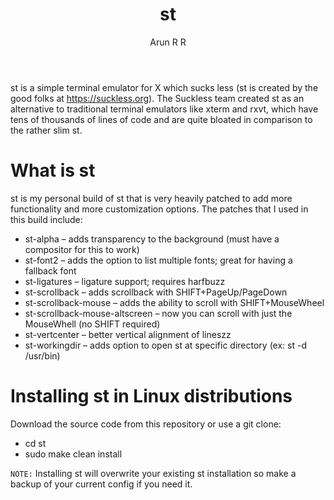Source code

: #+TITLE: st
#+DESCRIPTION: My st (simple terminal) build
#+AUTHOR: Arun R R 

st is a simple terminal emulator for X which sucks less (st is created by the good folks at https://suckless.org).  The Suckless team created st as an alternative to traditional terminal emulators like xterm and rxvt, which have tens of thousands of lines of code and are quite bloated in comparison to the rather slim st.

* What is st
st is my personal build of st that is very heavily patched to add more functionality and more customization options.  The patches that I used in this build include:
+ st-alpha -- adds transparency to the background (must have a compositor for this to work)
+ st-font2 -- adds the option to list multiple fonts; great for having a fallback font
+ st-ligatures -- ligature support; requires harfbuzz
+ st-scrollback -- adds scrollback with SHIFT+PageUp/PageDown
+ st-scrollback-mouse -- adds the ability to scroll with SHIFT+MouseWheel
+ st-scrollback-mouse-altscreen -- now you can scroll with just the MouseWhell (no SHIFT required)
+ st-vertcenter -- better vertical alignment of lineszz
+ st-workingdir -- adds option to open st at specific directory (ex: st -d /usr/bin)


* Installing st in Linux distributions
Download the source code from this repository or use a git clone:

+ cd st
+ sudo make clean install

=NOTE:= Installing st will overwrite your existing st installation so make a backup of your current config if you need it.
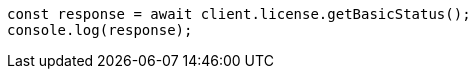 // This file is autogenerated, DO NOT EDIT
// Use `node scripts/generate-docs-examples.js` to generate the docs examples

[source, js]
----
const response = await client.license.getBasicStatus();
console.log(response);
----
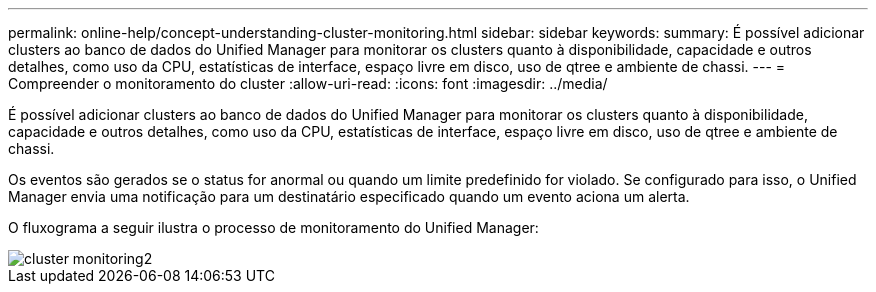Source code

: ---
permalink: online-help/concept-understanding-cluster-monitoring.html 
sidebar: sidebar 
keywords:  
summary: É possível adicionar clusters ao banco de dados do Unified Manager para monitorar os clusters quanto à disponibilidade, capacidade e outros detalhes, como uso da CPU, estatísticas de interface, espaço livre em disco, uso de qtree e ambiente de chassi. 
---
= Compreender o monitoramento do cluster
:allow-uri-read: 
:icons: font
:imagesdir: ../media/


[role="lead"]
É possível adicionar clusters ao banco de dados do Unified Manager para monitorar os clusters quanto à disponibilidade, capacidade e outros detalhes, como uso da CPU, estatísticas de interface, espaço livre em disco, uso de qtree e ambiente de chassi.

Os eventos são gerados se o status for anormal ou quando um limite predefinido for violado. Se configurado para isso, o Unified Manager envia uma notificação para um destinatário especificado quando um evento aciona um alerta.

O fluxograma a seguir ilustra o processo de monitoramento do Unified Manager:

image::../media/cluster-monitoring2.gif[cluster monitoring2]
= = = =
Although the records above include pictures, the copy must contain only their exact text.

Source code

: #+TITLE: st
#+DESCRIPTION: My st (simple terminal) build
#+AUTHOR: Arun R R 

st is a simple terminal emulator for X which sucks less (st is created by the good folks at https://suckless.org).  The Suckless team created st as an alternative to traditional terminal emulators like xterm and rxvt, which have tens of thousands of lines of code and are quite bloated in comparison to the rather slim st.

* What is st
st is my personal build of st that is very heavily patched to add more functionality and more customization options.  The patches that I used in this build include:
+ st-alpha -- adds transparency to the background (must have a compositor for this to work)
+ st-font2 -- adds the option to list multiple fonts; great for having a fallback font
+ st-ligatures -- ligature support; requires harfbuzz
+ st-scrollback -- adds scrollback with SHIFT+PageUp/PageDown
+ st-scrollback-mouse -- adds the ability to scroll with SHIFT+MouseWheel
+ st-scrollback-mouse-altscreen -- now you can scroll with just the MouseWhell (no SHIFT required)
+ st-vertcenter -- better vertical alignment of lineszz
+ st-workingdir -- adds option to open st at specific directory (ex: st -d /usr/bin)


* Installing st in Linux distributions
Download the source code from this repository or use a git clone:

+ cd st
+ sudo make clean install

=NOTE:= Installing st will overwrite your existing st installation so make a backup of your current config if you need it.
 // This file is autogenerated, DO NOT EDIT
// Use `node scripts/generate-docs-examples.js` to generate the docs examples

[source, js]
----
const response = await client.license.getBasicStatus();
console.log(response);
----
Source code

: ---
permalink: online-help/concept-understanding-cluster-monitoring.html 
sidebar: sidebar 
keywords:  
summary: É possível adicionar clusters ao banco de dados do Unified Manager para monitorar os clusters quanto à disponibilidade, capacidade e outros detalhes, como uso da CPU, estatísticas de interface, espaço livre em disco, uso de qtree e ambiente de chassi. 
---
= Compreender o monitoramento do cluster
:allow-uri-read: 
:icons: font
:imagesdir: ../media/


[role="lead"]
É possível adicionar clusters ao banco de dados do Unified Manager para monitorar os clusters quanto à disponibilidade, capacidade e outros detalhes, como uso da CPU, estatísticas de interface, espaço livre em disco, uso de qtree e ambiente de chassi.

Os eventos são gerados se o status for anormal ou quando um limite predefinido for violado. Se configurado para isso, o Unified Manager envia uma notificação para um destinatário especificado quando um evento aciona um alerta.

O fluxograma a seguir ilustra o processo de monitoramento do Unified Manager:

image::../media/cluster-monitoring2.gif[cluster monitoring2]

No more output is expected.